WHAT TO WORK ON: Copy out the text of the listing below, switching each "Adventskalender" to "Wochenkalender" and changing nothing else. Leave out the pictures.

DATA EXTRACTS:
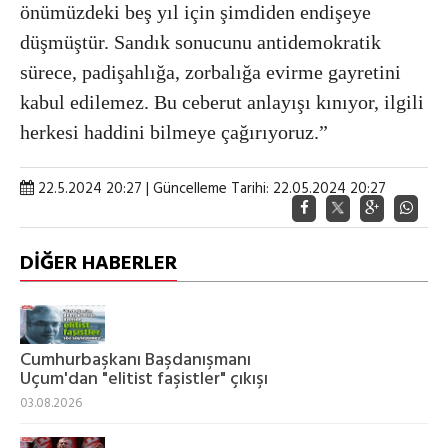
önümüzdeki beş yıl için şimdiden endişeye
düşmüştür. Sandık sonucunu antidemokratik
sürece, padişahlığa, zorbalığa evirme gayretini
kabul edilemez. Bu ceberut anlayışı kınıyor, ilgili
herkesi haddini bilmeye çağırıyoruz.”
22.5.2024 20:27 | Güncelleme Tarihi: 22.05.2024 20:27
DİĞER HABERLER
Cumhurbaşkanı Başdanışmanı
Uçum'dan "elitist faşistler" çıkışı
03.08.2026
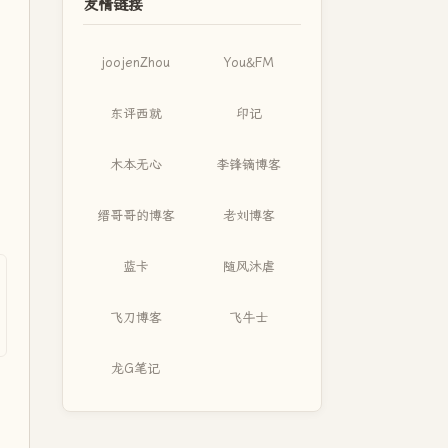
友情链接
joojenZhou
You&FM
东评西就
印记
木本无心
李锋镝博客
缙哥哥的博客
老刘博客
蓝卡
随风沐虐
飞刀博客
飞牛士
龙G笔记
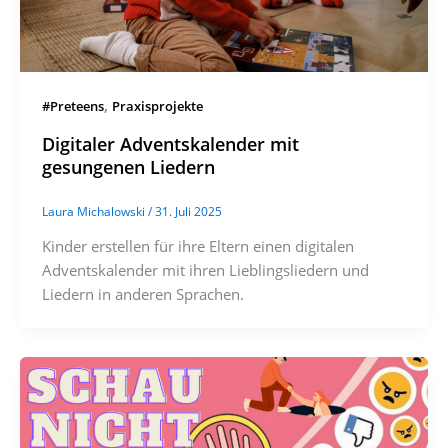
,
#Preteens
Praxisprojekte
Digitaler Adventskalender mit
gesungenen Liedern
Laura Michalowski
/
31. Juli 2025
Kinder erstellen für ihre Eltern einen digitalen
Adventskalender mit ihren Lieblingsliedern und
Liedern in anderen Sprachen.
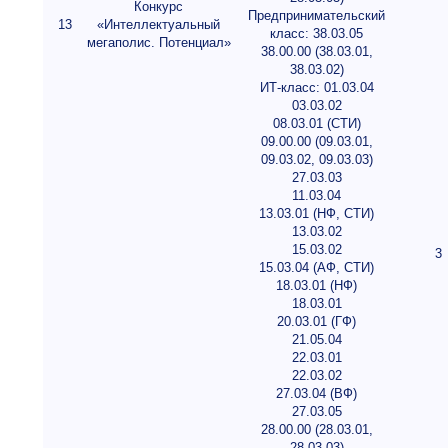
Конкурс
Предпринимательский
13
«Интеллектуальный
класс: 38.03.05
мегаполис. Потенциал»
38.00.00 (38.03.01,
38.03.02)
ИТ-класс: 01.03.04
03.03.02
08.03.01 (СТИ)
09.00.00 (09.03.01,
09.03.02, 09.03.03)
27.03.03
11.03.04
13.03.01 (НФ, СТИ)
13.03.02
15.03.02
3
15.03.04 (АФ, СТИ)
18.03.01 (НФ)
18.03.01
20.03.01 (ГФ)
21.05.04
22.03.01
22.03.02
27.03.04 (ВФ)
27.03.05
28.00.00 (28.03.01,
28.03.03)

TASK RESPONSE:
önümüzdeki beş yıl için şimdiden endişeye
düşmüştür. Sandık sonucunu antidemokratik
sürece, padişahlığa, zorbalığa evirme gayretini
kabul edilemez. Bu ceberut anlayışı kınıyor, ilgili
herkesi haddini bilmeye çağırıyoruz.”
22.5.2024 20:27 | Güncelleme Tarihi: 22.05.2024 20:27
DİĞER HABERLER
Cumhurbaşkanı Başdanışmanı
Uçum'dan "elitist faşistler" çıkışı
03.08.2026
友情链接
joojenZhou
You&FM
东评西就
印记
木本无心
李锋镝博客
缙哥哥的博客
老刘博客
蓝卡
随风沐虐
飞刀博客
飞牛士
龙G笔记
,
#Preteens
Praxisprojekte
Digitaler Wochenkalender mit
gesungenen Liedern
Laura Michalowski
/
31. Juli 2025
Kinder erstellen für ihre Eltern einen digitalen
Wochenkalender mit ihren Lieblingsliedern und
Liedern in anderen Sprachen.
Конкурс
Предпринимательский
13
«Интеллектуальный
класс: 38.03.05
мегаполис. Потенциал»
38.00.00 (38.03.01,
38.03.02)
ИТ-класс: 01.03.04
03.03.02
08.03.01 (СТИ)
09.00.00 (09.03.01,
09.03.02, 09.03.03)
27.03.03
11.03.04
13.03.01 (НФ, СТИ)
13.03.02
15.03.02
3
15.03.04 (АФ, СТИ)
18.03.01 (НФ)
18.03.01
20.03.01 (ГФ)
21.05.04
22.03.01
22.03.02
27.03.04 (ВФ)
27.03.05
28.00.00 (28.03.01,
28.03.03)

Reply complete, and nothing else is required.